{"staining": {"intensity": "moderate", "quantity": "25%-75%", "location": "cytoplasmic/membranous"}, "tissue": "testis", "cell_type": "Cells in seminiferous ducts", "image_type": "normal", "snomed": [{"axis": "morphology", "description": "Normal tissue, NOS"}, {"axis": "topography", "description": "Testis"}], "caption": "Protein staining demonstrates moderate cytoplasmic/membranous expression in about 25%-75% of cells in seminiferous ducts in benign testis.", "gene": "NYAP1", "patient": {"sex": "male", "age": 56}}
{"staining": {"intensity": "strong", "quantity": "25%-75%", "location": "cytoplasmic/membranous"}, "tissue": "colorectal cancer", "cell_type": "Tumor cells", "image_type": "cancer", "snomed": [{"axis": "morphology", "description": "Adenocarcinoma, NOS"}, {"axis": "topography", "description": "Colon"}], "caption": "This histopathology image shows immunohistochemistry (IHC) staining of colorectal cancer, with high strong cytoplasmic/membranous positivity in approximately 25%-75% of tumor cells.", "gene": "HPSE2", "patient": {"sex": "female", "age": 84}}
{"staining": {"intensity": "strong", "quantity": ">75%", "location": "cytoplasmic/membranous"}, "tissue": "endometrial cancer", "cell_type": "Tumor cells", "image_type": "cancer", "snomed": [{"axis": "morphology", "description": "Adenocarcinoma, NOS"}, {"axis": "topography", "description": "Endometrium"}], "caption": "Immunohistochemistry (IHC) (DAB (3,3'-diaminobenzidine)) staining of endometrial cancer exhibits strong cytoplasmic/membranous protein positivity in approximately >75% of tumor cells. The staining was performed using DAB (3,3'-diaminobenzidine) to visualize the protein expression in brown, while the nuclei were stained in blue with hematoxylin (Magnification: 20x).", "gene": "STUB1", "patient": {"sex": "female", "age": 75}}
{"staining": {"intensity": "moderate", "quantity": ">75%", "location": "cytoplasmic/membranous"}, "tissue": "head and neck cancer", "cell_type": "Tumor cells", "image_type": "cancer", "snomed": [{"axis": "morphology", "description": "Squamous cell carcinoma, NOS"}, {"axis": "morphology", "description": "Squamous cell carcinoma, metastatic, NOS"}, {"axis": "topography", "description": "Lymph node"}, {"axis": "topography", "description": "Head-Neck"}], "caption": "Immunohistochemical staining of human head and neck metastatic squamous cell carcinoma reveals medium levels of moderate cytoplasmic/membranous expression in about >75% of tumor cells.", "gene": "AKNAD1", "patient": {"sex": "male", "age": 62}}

#### The task
Each line of the listing must be transcribed precisely as it appears.

#### Task result
{"staining": {"intensity": "moderate", "quantity": "25%-75%", "location": "cytoplasmic/membranous"}, "tissue": "testis", "cell_type": "Cells in seminiferous ducts", "image_type": "normal", "snomed": [{"axis": "morphology", "description": "Normal tissue, NOS"}, {"axis": "topography", "description": "Testis"}], "caption": "Protein staining demonstrates moderate cytoplasmic/membranous expression in about 25%-75% of cells in seminiferous ducts in benign testis.", "gene": "NYAP1", "patient": {"sex": "male", "age": 56}}
{"staining": {"intensity": "strong", "quantity": "25%-75%", "location": "cytoplasmic/membranous"}, "tissue": "colorectal cancer", "cell_type": "Tumor cells", "image_type": "cancer", "snomed": [{"axis": "morphology", "description": "Adenocarcinoma, NOS"}, {"axis": "topography", "description": "Colon"}], "caption": "This histopathology image shows immunohistochemistry (IHC) staining of colorectal cancer, with high strong cytoplasmic/membranous positivity in approximately 25%-75% of tumor cells.", "gene": "HPSE2", "patient": {"sex": "female", "age": 84}}
{"staining": {"intensity": "strong", "quantity": ">75%", "location": "cytoplasmic/membranous"}, "tissue": "endometrial cancer", "cell_type": "Tumor cells", "image_type": "cancer", "snomed": [{"axis": "morphology", "description": "Adenocarcinoma, NOS"}, {"axis": "topography", "description": "Endometrium"}], "caption": "Immunohistochemistry (IHC) (DAB (3,3'-diaminobenzidine)) staining of endometrial cancer exhibits strong cytoplasmic/membranous protein positivity in approximately >75% of tumor cells. The staining was performed using DAB (3,3'-diaminobenzidine) to visualize the protein expression in brown, while the nuclei were stained in blue with hematoxylin (Magnification: 20x).", "gene": "STUB1", "patient": {"sex": "female", "age": 75}}
{"staining": {"intensity": "moderate", "quantity": ">75%", "location": "cytoplasmic/membranous"}, "tissue": "head and neck cancer", "cell_type": "Tumor cells", "image_type": "cancer", "snomed": [{"axis": "morphology", "description": "Squamous cell carcinoma, NOS"}, {"axis": "morphology", "description": "Squamous cell carcinoma, metastatic, NOS"}, {"axis": "topography", "description": "Lymph node"}, {"axis": "topography", "description": "Head-Neck"}], "caption": "Immunohistochemical staining of human head and neck metastatic squamous cell carcinoma reveals medium levels of moderate cytoplasmic/membranous expression in about >75% of tumor cells.", "gene": "AKNAD1", "patient": {"sex": "male", "age": 62}}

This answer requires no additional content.